After Kaur recovered, they decided to host a birthday party to celebrate their life. “It was very queer. It was very trans. It was very rooted in joy and celebration,” Kaur says. “It gave me so much more purpose. And it kind of just showed me like, if I can do that for myself, then I can also do it for [the] community.”
And so they did. Through an Emerging Curators Program with the Asian American Women Artists Association, Kaur curated Dalit Dreamlands: Towards an Anti-Caste Future, a multimedia exhibition spotlighting over 30 artists from Dalit, Adivasi (tribes indigenous to South Asia), Afro-Indian, Indo-Fijian, Indo-Caribbean and Muslim communities.
Opening April 6 during Dalit History Month, the exhibition showcases artists working in digital art, painting, fashion design, film and more. Kaur is featured in the exhibition, as well, in family photographs by photographer Simrah Farrukh.
“It was the first time that my family and I had professional photos taken of us, like, ever. And so that was so meaningful to me because my family doesn’t often get to be celebrated,” Kaur says. “And now to have them exhibited in a gallery space feels so incredible to me.”

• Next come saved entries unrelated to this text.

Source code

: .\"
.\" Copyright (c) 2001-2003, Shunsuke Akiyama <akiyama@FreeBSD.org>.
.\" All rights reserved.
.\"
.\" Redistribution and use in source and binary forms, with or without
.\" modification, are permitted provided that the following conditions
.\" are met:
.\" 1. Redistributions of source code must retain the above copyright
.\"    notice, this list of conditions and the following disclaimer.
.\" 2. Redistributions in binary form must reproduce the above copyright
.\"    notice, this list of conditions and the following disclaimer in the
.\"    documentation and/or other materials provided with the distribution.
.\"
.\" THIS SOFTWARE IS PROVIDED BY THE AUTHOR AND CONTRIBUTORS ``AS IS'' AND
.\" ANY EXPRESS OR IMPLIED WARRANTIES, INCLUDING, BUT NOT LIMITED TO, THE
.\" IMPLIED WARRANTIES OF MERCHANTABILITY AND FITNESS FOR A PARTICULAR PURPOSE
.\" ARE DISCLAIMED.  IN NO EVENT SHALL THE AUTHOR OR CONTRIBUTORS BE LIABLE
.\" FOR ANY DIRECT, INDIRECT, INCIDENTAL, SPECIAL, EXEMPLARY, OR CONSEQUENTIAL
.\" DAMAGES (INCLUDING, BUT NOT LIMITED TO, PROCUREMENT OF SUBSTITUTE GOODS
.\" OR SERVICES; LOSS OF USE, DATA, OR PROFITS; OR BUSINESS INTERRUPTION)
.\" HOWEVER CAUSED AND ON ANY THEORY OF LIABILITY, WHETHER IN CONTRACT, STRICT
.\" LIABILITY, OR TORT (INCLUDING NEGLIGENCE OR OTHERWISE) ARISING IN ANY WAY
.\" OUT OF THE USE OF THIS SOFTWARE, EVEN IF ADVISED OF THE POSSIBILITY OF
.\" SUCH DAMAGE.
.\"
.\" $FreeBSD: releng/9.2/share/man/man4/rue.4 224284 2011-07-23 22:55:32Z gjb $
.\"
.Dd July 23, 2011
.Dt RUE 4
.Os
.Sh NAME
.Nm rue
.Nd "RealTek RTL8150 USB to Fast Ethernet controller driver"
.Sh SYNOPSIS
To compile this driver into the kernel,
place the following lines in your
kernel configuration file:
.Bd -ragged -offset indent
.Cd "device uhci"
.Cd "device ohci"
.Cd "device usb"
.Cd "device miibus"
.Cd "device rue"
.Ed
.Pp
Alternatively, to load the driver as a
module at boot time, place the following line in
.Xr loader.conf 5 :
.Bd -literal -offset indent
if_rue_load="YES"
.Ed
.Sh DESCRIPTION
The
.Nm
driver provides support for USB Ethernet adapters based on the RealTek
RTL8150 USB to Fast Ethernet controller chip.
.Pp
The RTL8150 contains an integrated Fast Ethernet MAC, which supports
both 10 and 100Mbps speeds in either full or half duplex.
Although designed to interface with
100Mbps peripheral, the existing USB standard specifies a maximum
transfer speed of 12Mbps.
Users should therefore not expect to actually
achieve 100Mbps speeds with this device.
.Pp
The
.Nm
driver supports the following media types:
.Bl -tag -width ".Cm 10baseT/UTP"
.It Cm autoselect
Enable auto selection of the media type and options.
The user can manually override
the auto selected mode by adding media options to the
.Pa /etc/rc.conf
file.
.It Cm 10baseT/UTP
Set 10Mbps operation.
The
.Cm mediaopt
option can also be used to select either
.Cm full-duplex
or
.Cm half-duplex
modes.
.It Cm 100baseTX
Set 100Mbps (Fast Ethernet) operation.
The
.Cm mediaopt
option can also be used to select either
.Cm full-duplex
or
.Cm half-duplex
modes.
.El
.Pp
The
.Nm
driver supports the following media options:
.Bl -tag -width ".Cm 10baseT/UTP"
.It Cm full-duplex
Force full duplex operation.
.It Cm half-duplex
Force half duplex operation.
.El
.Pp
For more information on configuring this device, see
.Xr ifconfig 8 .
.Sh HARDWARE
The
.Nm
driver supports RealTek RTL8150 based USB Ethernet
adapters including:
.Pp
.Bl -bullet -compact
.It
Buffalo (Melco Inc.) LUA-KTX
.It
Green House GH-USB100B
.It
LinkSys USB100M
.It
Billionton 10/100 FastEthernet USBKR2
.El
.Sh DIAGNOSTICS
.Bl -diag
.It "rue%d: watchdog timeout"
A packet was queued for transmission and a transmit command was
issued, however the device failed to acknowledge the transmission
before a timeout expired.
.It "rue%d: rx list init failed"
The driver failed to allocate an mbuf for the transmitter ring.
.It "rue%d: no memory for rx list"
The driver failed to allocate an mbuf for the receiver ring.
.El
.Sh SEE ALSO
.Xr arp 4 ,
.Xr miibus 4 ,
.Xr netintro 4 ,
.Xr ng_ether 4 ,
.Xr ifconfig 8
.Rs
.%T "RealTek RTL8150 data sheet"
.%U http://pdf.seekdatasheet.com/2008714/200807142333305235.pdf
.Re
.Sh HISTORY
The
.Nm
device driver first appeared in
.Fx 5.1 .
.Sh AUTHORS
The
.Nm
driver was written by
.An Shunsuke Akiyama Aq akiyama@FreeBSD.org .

Kaur hopes the exhibition will educate people on what being Dalit means; “There’s no one ‘look’ to being Dalit,” Kaur says. They also hope it represents the community’s reclamation of the term – which literally translates to “broken” in Sanskrit – and how the community is advocating for a more just future. Kaur says that’s why calling the exhibition Dalit Dreamlands felt right.